V.12, als eine Art Zwischenbemerkung, hat lediglich die Funktion einer Überleitung und markiert einen Ortswechsel.
2.2.3. Mikrokontext
Kap. 1 Einleitung
1,1-18 Prolog: Das Wort ward Fleisch
1,19-34 Johannes, der Täufer
1,35-51 Berufung der ersten Jünger
Kap. 2-12 Jesu öffentliches Wirken
2,1-12 Hochzeit zu Kana
2,13-25 Tempelreinigung
Der vorliegende Text beschließt den Erzählzusammenhang Kap. 1,19-2,11. Das „Weinwunder zu Kana“ bildet zugleich Ende wie Höhepunkt dieses Abschnittes. Nach der theologischen Reflexion in Kap. 1,1-18, in dem schon das Verhältnis zwischen Johannes, dem Täufer, und Jesus anklingt, schließt sich ein Erzählzusammenhang an, der den Übergang von dem auf Christus hinweisenden Johannes zu jenem selbst beschreibt. Diese Zusammengehörigkeit wird besonders durch die Zählung der Tage deutlich, die mit Kap. 2,1 eine Sieben-Tage-Woche abschließt: „Den Übergang zwischen Johannes und Jesus erzählt der Evangelist in der Abfolge einer Woche, die sich im ersten Wunder in Kana vollendet (vgl. Kap.1,19.29.35.43; 2,1). Diese Woche steht symbolisch für die Zeit der Sendung Jesu insgesamt. Das erste <Zeichen> [Hervorhebung im Original, C.N.], in dem Jesus seine Herrlichkeit als inkarnierter Sohn Gottes (Kap. 1,14.18) offenbart (Kap. 2,11), ist zugleich der erste Hinweis auf die Vollendung seiner Sendung in seinem Tod am Kreuz, mit dem Jesus den Hinweis des Täufers auf ihn als <das Lamm Gottes> [Hervorhebung im Original, C.N.] (Kap.1,29.36) selbst aufnimmt. Insofern eröffnet dieses Zeichen die Geschichte Jesu.“[7] So wird Jesus in dieser ersten Woche als Messias geoffenbart; die Woche schließt mit dem Wunder zu Kana, mit dem er die Herrlichkeit Gottes offenbart (vgl. Kap. 1,14). Diesen Zusammenhang stellt auch Rudolf Schnackenburg heraus: „Dieser Bericht vom ersten „Zeichen“, durch das Jesus seine Herrlichkeit enthüllt (V.11), ist einerseits ein Zielpunkt der bisherigen Darstellung, die auf eine sichtbare Manifestation des von den ersten Jüngern erkannten, aber in seinem wahren Wesen noch nicht voll erkannten Messias hindrängte (vgl. Kap. 1,50.51), andererseits ein Ausgangspunkt für die ganze in <Zeichen> [Hervorhebung im Original, C.N.] erfolgende Selbstoffenbarung Jesu (vgl. Kap. 12,37; 20,30).“[8]

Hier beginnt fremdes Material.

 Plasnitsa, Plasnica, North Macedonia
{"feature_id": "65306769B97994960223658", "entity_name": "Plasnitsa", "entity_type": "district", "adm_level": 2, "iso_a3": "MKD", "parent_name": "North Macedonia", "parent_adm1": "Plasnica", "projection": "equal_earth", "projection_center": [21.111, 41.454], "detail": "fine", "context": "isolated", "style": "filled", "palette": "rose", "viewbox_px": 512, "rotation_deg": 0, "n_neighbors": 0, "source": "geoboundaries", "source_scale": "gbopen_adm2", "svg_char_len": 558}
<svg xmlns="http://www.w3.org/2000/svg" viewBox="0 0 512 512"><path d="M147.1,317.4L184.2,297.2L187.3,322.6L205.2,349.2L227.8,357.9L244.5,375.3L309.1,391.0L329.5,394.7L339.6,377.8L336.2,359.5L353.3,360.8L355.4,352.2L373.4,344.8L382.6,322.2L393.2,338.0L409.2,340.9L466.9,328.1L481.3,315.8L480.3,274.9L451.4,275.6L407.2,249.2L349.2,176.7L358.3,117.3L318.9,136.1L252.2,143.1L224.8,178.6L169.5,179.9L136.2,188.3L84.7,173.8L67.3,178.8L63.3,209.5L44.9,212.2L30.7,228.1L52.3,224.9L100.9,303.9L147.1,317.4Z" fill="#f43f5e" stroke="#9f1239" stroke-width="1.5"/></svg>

V.11 beschließt somit den ersten Abschnitt des Johannesevangeliums und deutet schon weitere <Zeichen> an. Der Hinweis auf den Glauben der Jünger zeigt, dass hier schon ein erstes Ziel erreicht ist.
[...]
[1] vgl. Wilckens, U.: Theologie des NT, Bd. I/4, Neukirchener Verlag, Neukirchen-Vlyn, 2005,
154.
[2] „Von den sieben Wundern, die er ausführlich erzählt, sind nur drei synoptischer Herkunft.“ In:
Wilckens, U.: Theologie des NT, Bd. I/4, 2005, 153.
[3] a.a.O., S.151.
[4] Thyen, H.: Das Johannesevangelium. Mohr Siebeck, Tübingen, 2005, 150.164.
[5] Eine Ausnahme ist im komplizierten Satzbau von V.9 zu sehen.
[6] vgl. Schnackenburg, R.: Das Johannesevangelium. Freiburg im Breisgau: Herder Verlag,
(HThk I/3), 1975, 356.
[7] Wilckens, U.: Theologie des NT, Bd. I/4, 2005, 174.
[8] Schnackenburg, R.: Das Johannesevangelium, (HThk I/3), 1975, 328.